-- DATA RECORDS follows --

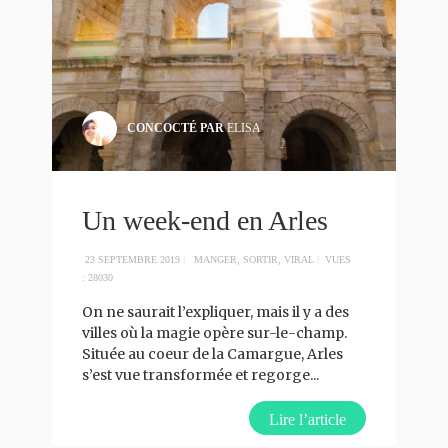
CONCOCTÉ PAR
ELISA
Un week-end en Arles
23 SEPTEMBRE 2019
|
MANGER
,
SORTIR
,
VIRAL
|
VUES
: 28030
On ne saurait l’expliquer, mais il y a des
villes où la magie opère sur-le-champ.
Située au coeur de la Camargue, Arles
s’est vue transformée et regorge
...
Lire l’article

-- DATA RECORDS concluded --

Supply the count of lines in the entries that include "Arles", and no other text.

_YOUR SOLUTION_: 2